Bongrand conducted the matter of emancipation so quickly that it was finished on the day Mademoiselle Mirouët attained her twentieth year. This anniversary was to be the old doctor’s last fête, and, seized no doubt with a presentiment of his coming end, he celebrated this day sumptuously by giving a small dance to which he invited all the boys and girls of the four families, Dionis, Crémière, Minoret and Massin. Savinien, Bongrand, the curé, his two curates, the Nemours doctor and Mesdames Zélie Minoret, Massin and Crémière, as well as Schmucke, were the guests at the big dinner which preceded the ball.

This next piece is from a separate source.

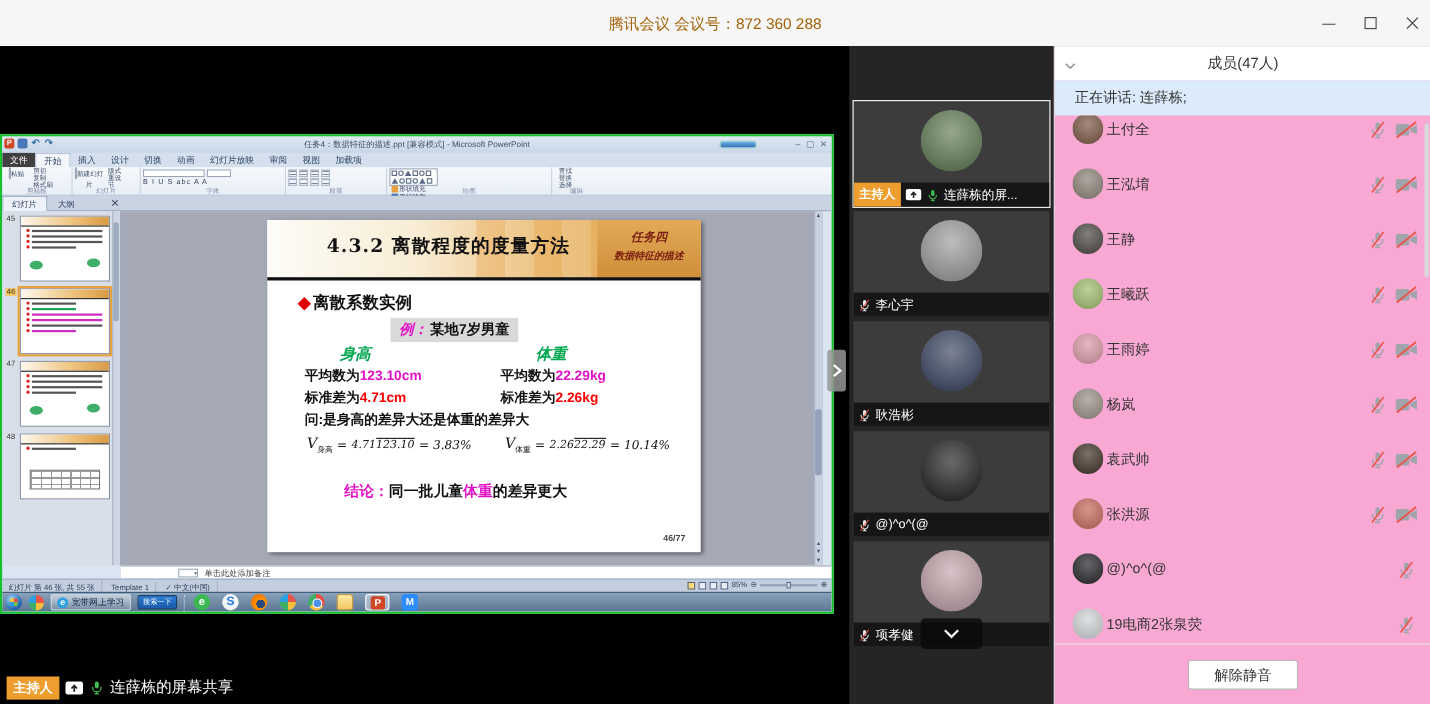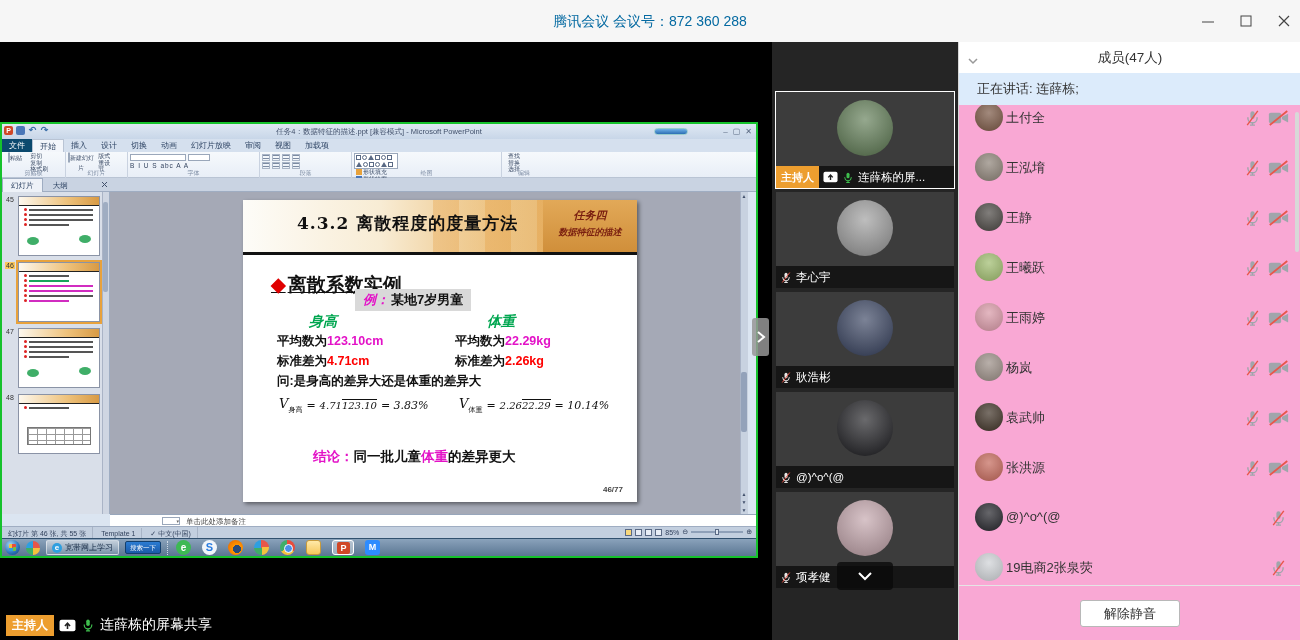"腾讯会议 会议号：872 360 288" .tb-title { color: #0369a1 -> #a16207 }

“I feel that I am going,” said the old man to the notary at the close of the evening. “So I must beg you to come to-morrow to draw up the guardian’s account that I must give Ursule, so as to avoid complicating my inheritance. Thank God! I have not wronged my heirs of a farthing, and have only disposed of my income. Messieurs Crémière, Massin, and Minoret, my nephew, are members of the family council appointed for Ursule, they will assist at this examination of accounts.”
These words, overheard by Massin and hawked about the ballroom, spread joy amongst the three families, who for four years had been living in continual alternations, at one time believing themselves rich, at another disinherited.
“It is a tongue dying out,” said Madame Crémière.